▶ Data section:
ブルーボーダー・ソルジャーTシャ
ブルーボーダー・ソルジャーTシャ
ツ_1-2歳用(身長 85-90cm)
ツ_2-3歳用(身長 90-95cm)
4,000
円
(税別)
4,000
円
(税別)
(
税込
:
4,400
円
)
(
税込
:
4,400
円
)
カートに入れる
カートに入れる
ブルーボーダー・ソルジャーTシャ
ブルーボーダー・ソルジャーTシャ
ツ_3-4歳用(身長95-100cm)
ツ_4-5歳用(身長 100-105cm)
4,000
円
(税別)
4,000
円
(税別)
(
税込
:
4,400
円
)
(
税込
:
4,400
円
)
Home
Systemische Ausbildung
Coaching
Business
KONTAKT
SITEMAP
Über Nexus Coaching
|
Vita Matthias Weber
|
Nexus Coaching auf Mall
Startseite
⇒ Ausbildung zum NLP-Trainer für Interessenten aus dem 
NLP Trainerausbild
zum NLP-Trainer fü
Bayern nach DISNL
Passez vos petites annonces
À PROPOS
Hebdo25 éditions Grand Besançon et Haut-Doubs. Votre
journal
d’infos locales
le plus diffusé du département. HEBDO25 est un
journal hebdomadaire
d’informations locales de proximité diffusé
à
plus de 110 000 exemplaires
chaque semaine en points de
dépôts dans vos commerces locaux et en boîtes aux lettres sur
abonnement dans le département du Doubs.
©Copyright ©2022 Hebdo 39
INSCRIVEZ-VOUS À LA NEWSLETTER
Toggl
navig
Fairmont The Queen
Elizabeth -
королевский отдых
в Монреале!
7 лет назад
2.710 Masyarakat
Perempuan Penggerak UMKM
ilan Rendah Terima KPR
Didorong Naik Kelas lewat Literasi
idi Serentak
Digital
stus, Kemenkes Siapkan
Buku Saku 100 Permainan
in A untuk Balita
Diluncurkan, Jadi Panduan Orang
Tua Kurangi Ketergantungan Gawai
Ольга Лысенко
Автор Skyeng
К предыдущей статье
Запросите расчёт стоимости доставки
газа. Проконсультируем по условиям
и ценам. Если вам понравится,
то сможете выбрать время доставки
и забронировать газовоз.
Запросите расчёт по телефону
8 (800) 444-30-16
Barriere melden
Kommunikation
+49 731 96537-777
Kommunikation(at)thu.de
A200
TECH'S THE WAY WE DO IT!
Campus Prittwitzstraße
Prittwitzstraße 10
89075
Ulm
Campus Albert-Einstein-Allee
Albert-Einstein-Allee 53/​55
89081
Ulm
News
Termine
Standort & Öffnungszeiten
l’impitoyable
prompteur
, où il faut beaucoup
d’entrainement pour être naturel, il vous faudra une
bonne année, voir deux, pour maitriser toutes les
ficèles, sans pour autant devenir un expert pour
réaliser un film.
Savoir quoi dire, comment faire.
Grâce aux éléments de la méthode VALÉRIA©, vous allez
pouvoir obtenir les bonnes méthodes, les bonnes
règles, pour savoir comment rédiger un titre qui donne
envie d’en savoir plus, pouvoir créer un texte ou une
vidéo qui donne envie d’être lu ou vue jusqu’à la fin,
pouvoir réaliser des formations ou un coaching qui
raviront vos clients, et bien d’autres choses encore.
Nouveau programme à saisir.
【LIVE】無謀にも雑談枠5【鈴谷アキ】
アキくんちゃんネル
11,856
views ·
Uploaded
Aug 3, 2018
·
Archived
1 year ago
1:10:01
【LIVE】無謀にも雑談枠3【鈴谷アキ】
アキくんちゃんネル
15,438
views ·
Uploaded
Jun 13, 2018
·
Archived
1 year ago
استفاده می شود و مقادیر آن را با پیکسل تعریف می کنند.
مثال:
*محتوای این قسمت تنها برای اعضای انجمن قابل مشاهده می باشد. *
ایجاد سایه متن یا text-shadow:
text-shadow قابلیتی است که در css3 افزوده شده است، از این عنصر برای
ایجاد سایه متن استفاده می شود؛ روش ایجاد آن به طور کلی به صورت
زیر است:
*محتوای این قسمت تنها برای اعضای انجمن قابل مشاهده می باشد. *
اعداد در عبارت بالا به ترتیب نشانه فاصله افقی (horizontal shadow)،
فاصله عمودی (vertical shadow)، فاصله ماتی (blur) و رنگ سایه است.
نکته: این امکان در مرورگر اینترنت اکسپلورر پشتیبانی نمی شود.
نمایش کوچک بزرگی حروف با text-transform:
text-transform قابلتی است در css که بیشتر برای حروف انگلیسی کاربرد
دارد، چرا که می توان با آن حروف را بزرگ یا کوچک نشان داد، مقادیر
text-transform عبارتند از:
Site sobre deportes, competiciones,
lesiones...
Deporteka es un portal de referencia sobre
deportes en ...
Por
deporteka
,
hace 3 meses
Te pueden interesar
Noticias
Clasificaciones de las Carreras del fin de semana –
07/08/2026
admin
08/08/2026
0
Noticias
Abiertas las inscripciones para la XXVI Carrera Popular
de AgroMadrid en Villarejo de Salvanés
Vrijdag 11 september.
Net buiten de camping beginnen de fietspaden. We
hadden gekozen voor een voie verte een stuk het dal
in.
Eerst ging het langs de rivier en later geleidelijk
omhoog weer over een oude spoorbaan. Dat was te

▶ Instructions for the task: Please give the lines as a JSON list of strings, one string per line with blank lines left out, starting at the first line and ending at the line that contains "règles, pour savoir", both included.

▶ Exercise answer:
[
  "ブルーボーダー・ソルジャーTシャ",
  "ブルーボーダー・ソルジャーTシャ",
  "ツ_1-2歳用(身長 85-90cm)",
  "ツ_2-3歳用(身長 90-95cm)",
  "4,000",
  "円",
  "(税別)",
  "4,000",
  "円",
  "(税別)",
  "(",
  "税込",
  ":",
  "4,400",
  "円",
  ")",
  "(",
  "税込",
  ":",
  "4,400",
  "円",
  ")",
  "カートに入れる",
  "カートに入れる",
  "ブルーボーダー・ソルジャーTシャ",
  "ブルーボーダー・ソルジャーTシャ",
  "ツ_3-4歳用(身長95-100cm)",
  "ツ_4-5歳用(身長 100-105cm)",
  "4,000",
  "円",
  "(税別)",
  "4,000",
  "円",
  "(税別)",
  "(",
  "税込",
  ":",
  "4,400",
  "円",
  ")",
  "(",
  "税込",
  ":",
  "4,400",
  "円",
  ")",
  "Home",
  "Systemische Ausbildung",
  "Coaching",
  "Business",
  "KONTAKT",
  "SITEMAP",
  "Über Nexus Coaching",
  "|",
  "Vita Matthias Weber",
  "|",
  "Nexus Coaching auf Mall",
  "Startseite",
  "⇒ Ausbildung zum NLP-Trainer für Interessenten aus dem ",
  "NLP Trainerausbild",
  "zum NLP-Trainer fü",
  "Bayern nach DISNL",
  "Passez vos petites annonces",
  "À PROPOS",
  "Hebdo25 éditions Grand Besançon et Haut-Doubs. Votre",
  "journal",
  "d’infos locales",
  "le plus diffusé du département. HEBDO25 est un",
  "journal hebdomadaire",
  "d’informations locales de proximité diffusé",
  "à",
  "plus de 110 000 exemplaires",
  "chaque semaine en points de",
  "dépôts dans vos commerces locaux et en boîtes aux lettres sur",
  "abonnement dans le département du Doubs.",
  "©Copyright ©2022 Hebdo 39",
  "INSCRIVEZ-VOUS À LA NEWSLETTER",
  "Toggl",
  "navig",
  "Fairmont The Queen",
  "Elizabeth -",
  "королевский отдых",
  "в Монреале!",
  "7 лет назад",
  "2.710 Masyarakat",
  "Perempuan Penggerak UMKM",
  "ilan Rendah Terima KPR",
  "Didorong Naik Kelas lewat Literasi",
  "idi Serentak",
  "Digital",
  "stus, Kemenkes Siapkan",
  "Buku Saku 100 Permainan",
  "in A untuk Balita",
  "Diluncurkan, Jadi Panduan Orang",
  "Tua Kurangi Ketergantungan Gawai",
  "Ольга Лысенко",
  "Автор Skyeng",
  "К предыдущей статье",
  "Запросите расчёт стоимости доставки",
  "газа. Проконсультируем по условиям",
  "и ценам. Если вам понравится,",
  "то сможете выбрать время доставки",
  "и забронировать газовоз.",
  "Запросите расчёт по телефону",
  "8 (800) 444-30-16",
  "Barriere melden",
  "Kommunikation",
  "+49 731 96537-777",
  "Kommunikation(at)thu.de",
  "A200",
  "TECH'S THE WAY WE DO IT!",
  "Campus Prittwitzstraße",
  "Prittwitzstraße 10",
  "89075",
  "Ulm",
  "Campus Albert-Einstein-Allee",
  "Albert-Einstein-Allee 53/​55",
  "89081",
  "Ulm",
  "News",
  "Termine",
  "Standort & Öffnungszeiten",
  "l’impitoyable",
  "prompteur",
  ", où il faut beaucoup",
  "d’entrainement pour être naturel, il vous faudra une",
  "bonne année, voir deux, pour maitriser toutes les",
  "ficèles, sans pour autant devenir un expert pour",
  "réaliser un film.",
  "Savoir quoi dire, comment faire.",
  "Grâce aux éléments de la méthode VALÉRIA©, vous allez",
  "pouvoir obtenir les bonnes méthodes, les bonnes",
  "règles, pour savoir comment rédiger un titre qui donne"
]